Мурзин как-то легкомысленно принял мои слова. Он фыркнул, махнул рукой и громко сказал:
— Да бросьте вы, Василий Иванович. Что за мысли такие? Что за страхи? И от кого — от вас?! Уж вы-то, герой Артура и самый справедливый фабрикант в стране, точно в этой революции не пострадаете. Уж вас-то трогать никто не станет — себе дороже выйдет.
— Это почему? — удивился я.
— Ну а как можно тронуть того, кто столько вложил в оборону крепости, кто построил на Высокой укрепление, которое взять не смогли? А ваши чайки, минометы, гранаты? А каски и бронепластины? Разве этого мало? Уж вы-то как никто можете писать обо все этом в газетах и не хвастаясь хвастаться. А все потому что — правда. И на заводах ваших все совсем по-другому и об этом вся страна знает. И если вас вдруг заденут, попробуют у вас все отнять или же еще что похуже, то что это за революция тогда такая? Ради чего? Только ради того, чтобы убрать Николая? А дальше тогда что?
Я хмыкнул. Оно, конечно, определенный смысл в словах Мурзина был. Уж обо мне-то страна знала как о самом что ни на есть самом первом друге рабочего люда. На мои заводах не зверствуют, драконовских штрафов там нет, по болезни кое-что оплачивается и вообще…. Профсоюз опять же есть, карманный, правда, и лично мне подчиненный, но все же…. И об этих все достижениях я сам же в газетах и трубил, специально заказывал статьи в ведущих изданиях. Так что простые люди почти по всей стране обо мне знали, не зря же очередь в отделе кадров расписана на многие месяца вперед. И люди, стекаясь в Питер, первым делом шли пытать счастья на мои предприятия.

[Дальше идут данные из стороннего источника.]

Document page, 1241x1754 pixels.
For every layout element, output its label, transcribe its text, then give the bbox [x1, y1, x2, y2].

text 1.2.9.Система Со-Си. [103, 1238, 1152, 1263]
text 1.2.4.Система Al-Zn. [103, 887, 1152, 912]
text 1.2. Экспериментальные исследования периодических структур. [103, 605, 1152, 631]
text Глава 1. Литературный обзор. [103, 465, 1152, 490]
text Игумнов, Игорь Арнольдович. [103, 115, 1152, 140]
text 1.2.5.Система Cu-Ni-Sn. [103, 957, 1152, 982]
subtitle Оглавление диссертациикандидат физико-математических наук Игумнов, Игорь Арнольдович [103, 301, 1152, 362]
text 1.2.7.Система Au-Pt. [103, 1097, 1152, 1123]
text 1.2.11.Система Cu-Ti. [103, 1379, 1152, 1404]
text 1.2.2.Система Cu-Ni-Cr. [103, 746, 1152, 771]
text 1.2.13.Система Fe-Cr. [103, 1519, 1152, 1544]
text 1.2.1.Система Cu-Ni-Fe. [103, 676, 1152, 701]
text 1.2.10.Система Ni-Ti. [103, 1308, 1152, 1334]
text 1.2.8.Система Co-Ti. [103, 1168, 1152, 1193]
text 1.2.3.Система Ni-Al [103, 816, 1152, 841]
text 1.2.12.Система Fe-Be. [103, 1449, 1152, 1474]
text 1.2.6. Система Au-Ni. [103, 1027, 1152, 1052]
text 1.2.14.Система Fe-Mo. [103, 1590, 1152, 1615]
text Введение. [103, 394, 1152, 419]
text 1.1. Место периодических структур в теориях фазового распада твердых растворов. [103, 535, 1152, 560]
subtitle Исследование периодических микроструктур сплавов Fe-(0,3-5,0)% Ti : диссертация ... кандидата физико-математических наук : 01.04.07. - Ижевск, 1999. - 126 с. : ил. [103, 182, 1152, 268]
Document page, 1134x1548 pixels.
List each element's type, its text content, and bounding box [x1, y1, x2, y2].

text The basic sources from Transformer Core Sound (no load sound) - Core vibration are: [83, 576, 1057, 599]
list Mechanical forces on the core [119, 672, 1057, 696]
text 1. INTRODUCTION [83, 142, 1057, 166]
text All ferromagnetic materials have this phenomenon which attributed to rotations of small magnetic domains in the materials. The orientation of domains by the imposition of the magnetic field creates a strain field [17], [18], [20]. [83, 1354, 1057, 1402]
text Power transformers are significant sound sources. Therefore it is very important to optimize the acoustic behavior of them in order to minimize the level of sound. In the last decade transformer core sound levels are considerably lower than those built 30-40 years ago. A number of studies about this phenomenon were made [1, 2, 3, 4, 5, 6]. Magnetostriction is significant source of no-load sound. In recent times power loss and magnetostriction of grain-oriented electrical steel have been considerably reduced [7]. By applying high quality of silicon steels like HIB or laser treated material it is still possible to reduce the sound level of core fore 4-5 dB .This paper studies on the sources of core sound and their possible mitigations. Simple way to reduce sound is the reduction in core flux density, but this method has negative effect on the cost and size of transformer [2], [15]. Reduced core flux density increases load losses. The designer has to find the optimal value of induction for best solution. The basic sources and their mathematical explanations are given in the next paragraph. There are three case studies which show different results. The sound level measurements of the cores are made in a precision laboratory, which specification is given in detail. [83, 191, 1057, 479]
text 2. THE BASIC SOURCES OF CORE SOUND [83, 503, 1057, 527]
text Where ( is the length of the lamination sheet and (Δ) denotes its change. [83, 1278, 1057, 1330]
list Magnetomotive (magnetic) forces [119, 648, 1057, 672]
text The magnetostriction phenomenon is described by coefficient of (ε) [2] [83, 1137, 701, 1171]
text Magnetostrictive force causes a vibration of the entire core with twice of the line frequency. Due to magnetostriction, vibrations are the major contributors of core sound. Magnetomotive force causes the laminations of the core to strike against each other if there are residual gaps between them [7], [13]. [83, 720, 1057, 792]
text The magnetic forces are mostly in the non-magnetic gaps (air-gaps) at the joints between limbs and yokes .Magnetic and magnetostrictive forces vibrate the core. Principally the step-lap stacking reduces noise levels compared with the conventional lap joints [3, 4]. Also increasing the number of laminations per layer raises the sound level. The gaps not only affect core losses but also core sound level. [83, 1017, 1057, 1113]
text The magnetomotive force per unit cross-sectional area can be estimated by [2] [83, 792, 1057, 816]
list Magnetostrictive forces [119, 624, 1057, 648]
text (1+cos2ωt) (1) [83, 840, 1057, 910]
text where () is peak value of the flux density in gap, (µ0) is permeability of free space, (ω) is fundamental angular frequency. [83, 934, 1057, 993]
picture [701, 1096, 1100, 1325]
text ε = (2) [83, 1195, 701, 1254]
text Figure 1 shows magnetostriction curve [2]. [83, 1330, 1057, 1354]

Так что, если революция пятого года каким-то образом и скинет Николая, то я в этой кутерьме буду иметь самые малые риски быть раздавленным. Трогать меня даже тем же большевикам будет не с руки — попробуй потом объясни людям, чем им не угодили Рыбалко с Козинцевым. Но все-таки риски имелись, и именно поэтому нам следовало усилить нашу пропагандистскую компанию.
И вот с этими мыслями я вернулся в строй. После разговора с Мурзиным я ушел с берега и пошел искать Пудовкина.